So, there seems to be some debate as to whether social networking really helps writers. And I have to be honest; I avoided all of it for a while because I really didn’t know if I could make the commitment. I mean, could I really post on a blog regularly or find something to tweet about? I’m a gal who keeps mostly to herself and the thought of putting myself out there kind of freaked me out (which of course, goes back to that whole writer insecurity thing). But I knew that if I was going to start a blog, or twitter, then I had to keep up with it. The last thing I wanted was for an agent to look me up and think, man, she can’t even keep up with her blog. Will she be good with deadlines? Once she starts something, does she stick to it? In the end, I caved to the pressure of establishing a web presence and started blogging, tweeting, and joined Facebook (that last one was hard, I admit, and I don’t keep up with it as much).
As far as blogging goes, I am constantly thinking about what to blog about next. And I start getting a little anxious as more days go by and still, nothing brilliant has come to mind. I make myself feel better by justifying that it’s okay since I’ve been working hard on my manuscript. Which is actually a great excuse, but it is still just an excuse. I start to wonder, what do I have to say? WHAT DO I HAVE TO SAY! And that’s usually when it hits me. First, that I’m putting way too much importance on what measly little me has to say. And second, even though all the reasons I started a blog are in fact good reasons, there’s one I forgot to mention. Blogging about writing, or tweeting about it, keeps me constantly thinking about writing.
If you write, than constantly thinking about writing is a very, very good thing. Whether it’s a post on character voice, or plot, or teenage angst (if you’re a YA writer), or inspiration, the thinking about it throughout the day and then sitting down to write about it helps in several ways. For one, there’s the actual writing—trying to figure out the best way to convey something. Then, there’s thinking about the subject and understanding how much you know or don’t know about it. There’s also the whole accountability element (my blog kind of haunts me and even though that sounds terrible, it’s actually a good thing). And finally, most of us who blog also follow other blogs. Personally, I have learned so much about writing and publishing just by following a handful of excellent blogs (take a look at the blogroll).
As far as twitter goes, well I seem to mostly twitter to myself, so days go by with nary a peep nor a tweet. But again, I’ve learned a lot from those whom I follow.

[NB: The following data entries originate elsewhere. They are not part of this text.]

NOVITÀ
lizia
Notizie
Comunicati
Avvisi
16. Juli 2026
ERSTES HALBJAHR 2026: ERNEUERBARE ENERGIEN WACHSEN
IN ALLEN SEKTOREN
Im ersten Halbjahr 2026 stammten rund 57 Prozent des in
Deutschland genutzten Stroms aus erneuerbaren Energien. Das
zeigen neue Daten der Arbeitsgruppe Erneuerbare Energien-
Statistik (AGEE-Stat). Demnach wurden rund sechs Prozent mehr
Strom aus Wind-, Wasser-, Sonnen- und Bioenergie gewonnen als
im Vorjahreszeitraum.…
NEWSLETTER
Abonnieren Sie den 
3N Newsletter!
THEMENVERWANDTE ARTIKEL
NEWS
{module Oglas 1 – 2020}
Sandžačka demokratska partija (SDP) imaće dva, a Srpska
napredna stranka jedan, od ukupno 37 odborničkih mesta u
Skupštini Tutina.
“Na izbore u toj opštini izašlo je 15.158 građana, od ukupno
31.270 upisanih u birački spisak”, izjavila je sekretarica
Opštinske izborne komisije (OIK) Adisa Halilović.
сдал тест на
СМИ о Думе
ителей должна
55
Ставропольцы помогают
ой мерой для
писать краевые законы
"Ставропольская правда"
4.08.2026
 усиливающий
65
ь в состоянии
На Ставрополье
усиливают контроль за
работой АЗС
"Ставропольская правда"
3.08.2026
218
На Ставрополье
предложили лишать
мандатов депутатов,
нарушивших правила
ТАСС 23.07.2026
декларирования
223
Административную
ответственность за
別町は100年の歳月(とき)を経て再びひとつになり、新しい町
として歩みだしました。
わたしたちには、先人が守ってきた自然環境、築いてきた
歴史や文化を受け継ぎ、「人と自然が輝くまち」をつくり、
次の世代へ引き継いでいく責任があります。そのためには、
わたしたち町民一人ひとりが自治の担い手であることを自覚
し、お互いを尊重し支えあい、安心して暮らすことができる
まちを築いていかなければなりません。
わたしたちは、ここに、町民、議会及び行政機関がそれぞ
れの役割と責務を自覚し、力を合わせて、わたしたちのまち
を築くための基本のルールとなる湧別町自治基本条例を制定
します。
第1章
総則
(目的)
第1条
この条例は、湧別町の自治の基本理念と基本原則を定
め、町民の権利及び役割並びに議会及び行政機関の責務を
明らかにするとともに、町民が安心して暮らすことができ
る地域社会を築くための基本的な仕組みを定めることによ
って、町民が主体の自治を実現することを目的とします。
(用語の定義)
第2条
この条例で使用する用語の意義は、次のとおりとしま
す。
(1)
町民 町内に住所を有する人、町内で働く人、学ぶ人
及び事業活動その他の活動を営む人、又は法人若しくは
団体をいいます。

So, whether blogging or tweeting actually helps in terms of getting your name out there or making you famous and popular, well, I’m sure it does for some. I, however, am still in the early stages of doing a happy dance when my blog stats reach double digits. But that’s okay because even though I was reluctant to partake in this whole social networking craze, it has turned out to be a pretty great choice for this otherwise anti-social writer.